Bupati Sleman Sri Purnomo saat meninjau dusun Kalitengah Lor seiring dengan meningkatnya aktivitas vulkanis Gunung Merapi pada Rabu (13/1/2021)-Harian Jogja - Hafit Yudi Suprobo
13 Januari 2021 21:17 WIB Hafit Yudi Suprobo Sleman Share :

Harianjogja.com, SLEMAN--Kerusakan jalan masih ditemukan di sejumlah titik jalur evakuasi Gunung Merapi yang ada di wilayah kabupaten Sleman. Pertama, jalur evakuasi yang berada di desa Wonokerto, Turi, Sleman. Kemudian, jalur evakuasi yang berada di desa Purwobinangun, Pakem, Sleman.

Bupati Sleman Sri Purnomo mengatakan jika kerusakan jalan di kedua wilayah tersebut bakal ditindaklanjuti lanjuti oleh dinas terkait. Dalam hal ini Badan Penanggulangan Bencana Daerah (BPBD) Kabupaten Sleman maupun Dinas Pekerjaan Umum, Perumahan, dan Kawasan Permukiman (DPUPKP) Kabupaten Sleman.

"Tadi sudah kita cek ya [kerusakan jalan]. Nanti segera akan diperbaiki oleh BPBD Sleman. Upaya perbaikan untuk memperlancar proses evakuasi ketika masyarakat nanti suatu saat mengungsi dari rumah mereka ke tempat yang lebih aman," ujar Sri Purnomo saat diwawancarai di dusun Kalitengah Lor, Glagaharjo, Cangkringan, Sleman, Rabu (13/1/2021).

Lebih lanjut, kerusakan jalur evakuasi di masing-masing wilayah sendiri berdasarkan catatan Bupati Sleman yakni sepanjang satu kilometer di desa Wonokerto, Turi, Sleman. Kemudian, di desa Purwobinangun, Pakem, Sleman, sepanjang kurang lebih 150 meter.

"Memang dulu belum diperbaiki secara permanen, perbaikan masih dilakukan secara gorong-royong. Nah iki akan kita bantu agar memperlancar semuanya," sambung Sri Purnomo.

Sementara itu, Kepala DPUPKP SLeman Taufiq Wahyudi yang juga turut mengikuti inspeksi Bupati ke sejumlah dusun di wilayah barat daya lereng Gunung Merapi maupun di sisi selatan mengatakan jika pihaknya bakal menindaklanjuti kerusakan jalur evakuasi di dua dusun yakni Tunggularum, Wonokerto, Turi, Sleman dan dusun Turgo, Purwobinangun, Pakem, Sleman.

"Itu kan tidak banyak ya [kerusakannya] hanya akses jalan kecil. Perbaikan bisa melalui DPUPKP maupun BPBD Sleman.

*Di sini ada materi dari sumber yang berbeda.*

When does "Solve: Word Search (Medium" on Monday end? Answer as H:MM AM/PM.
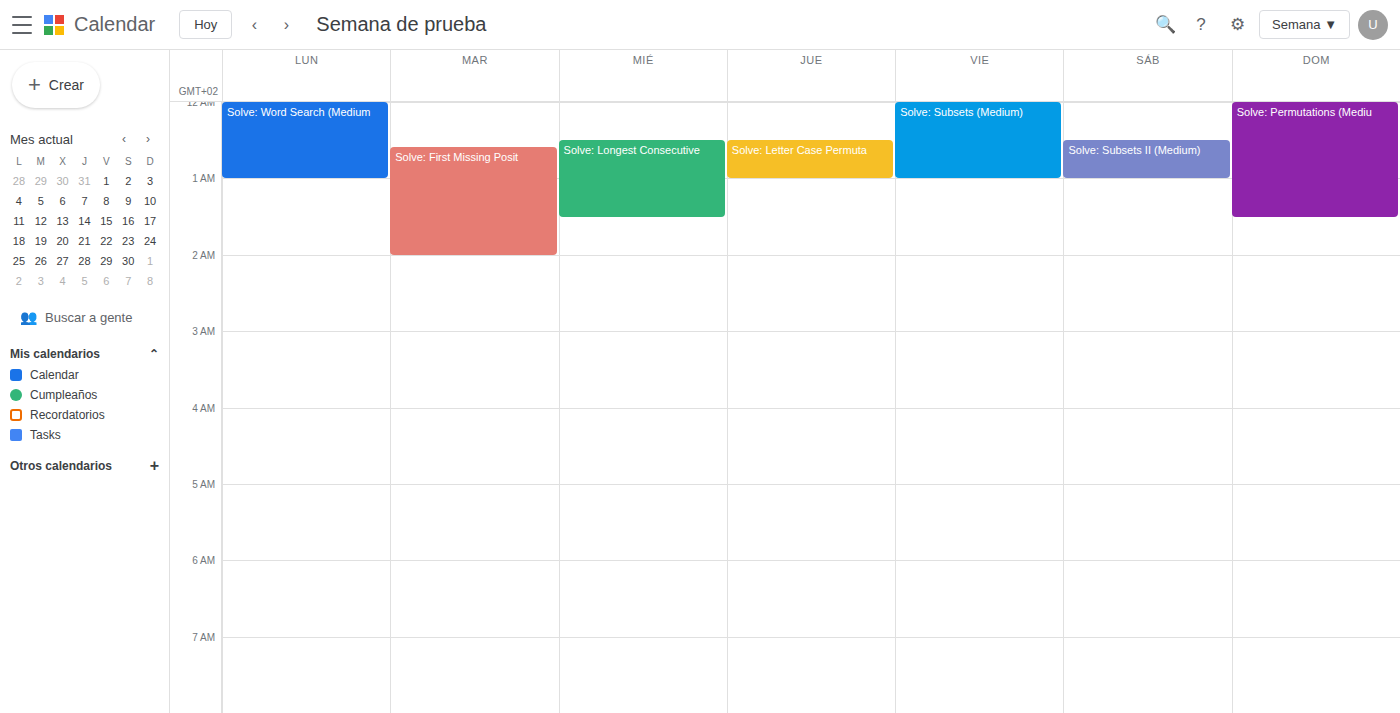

Kalau itu masuk jalan kabupaten ya nanti akan ditangani oleh DPUPKP, tapi jika hanya jalur sirip ya cukup BPBD Sleman," ujar Taufiq.

Pihaknya bakal berkoodinasi dengan BPBD Kabupaten Sleman dalam hal perbaikan infrastruktur penunjang proses evakuasi warga yang berpotensi terkena ancaman Gunung Merapi.

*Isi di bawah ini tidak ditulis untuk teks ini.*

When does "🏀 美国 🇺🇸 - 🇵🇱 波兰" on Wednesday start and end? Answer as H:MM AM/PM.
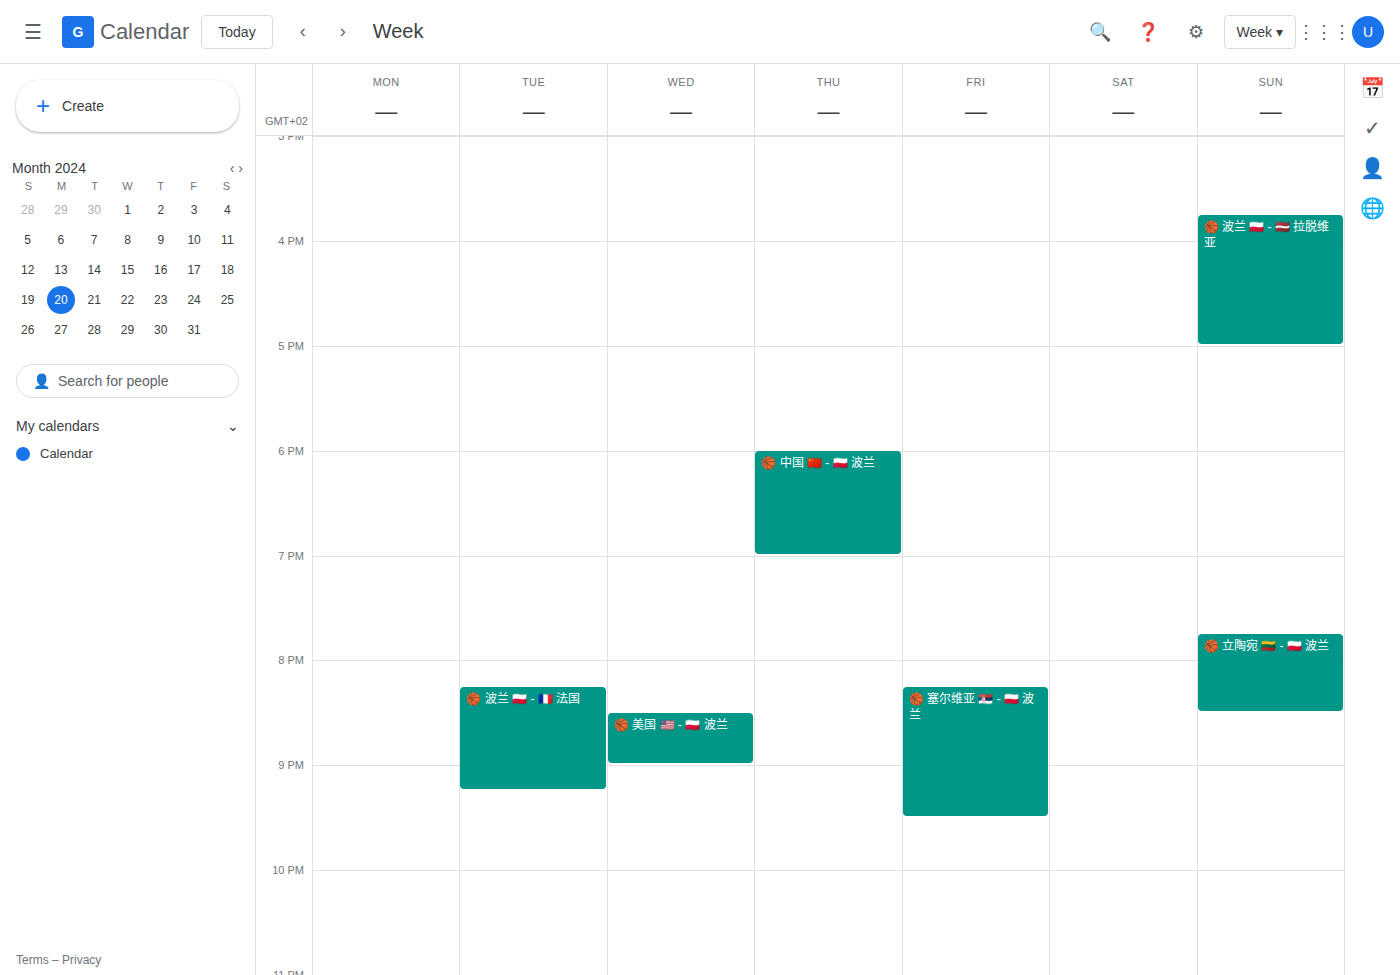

"Nanti akan kita koordinasikan dengan BPBD. Mana yang BPBD Sleman mana DPUPKP Sleman. Kalau yang kaitannya dengan infrastruktur seperti kamar mandi maupun WC seperti yang ada di Tunggularum, nanti akan kita bicarakan bersama-sama," sambung Taufiq.

Realisasi perbaikan sendiri, lanjut Taufiq, akan dilakukan dalam waktu dekat. Sebelumnya, Taufiq akan berkoordinasi terlebih dahulu dengan Sekretaris Daerah Kabupaten Sleman sebelum melakukan proses perbaikan.

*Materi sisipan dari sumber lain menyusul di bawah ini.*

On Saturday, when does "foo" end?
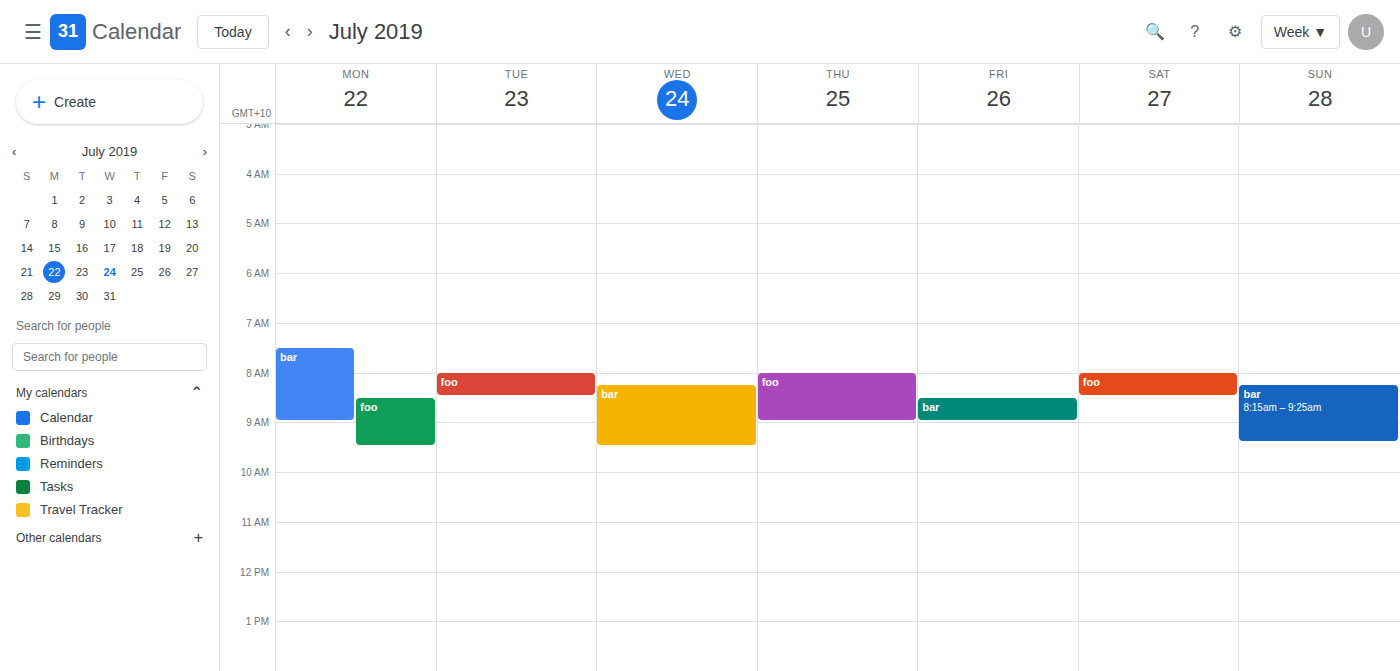
08:30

"Besok kita langsung rapat koordinasi dengan Pak Sekda. Anggaran kemungkinan besar akan kami ambil dari belanja tak terduga (BTT). Kalau jalur utama evakuasi sudah bagus. Akan tetapi, jalur yang menuju ke akses utama yang masih harus diperbaiki," kata Taufiq.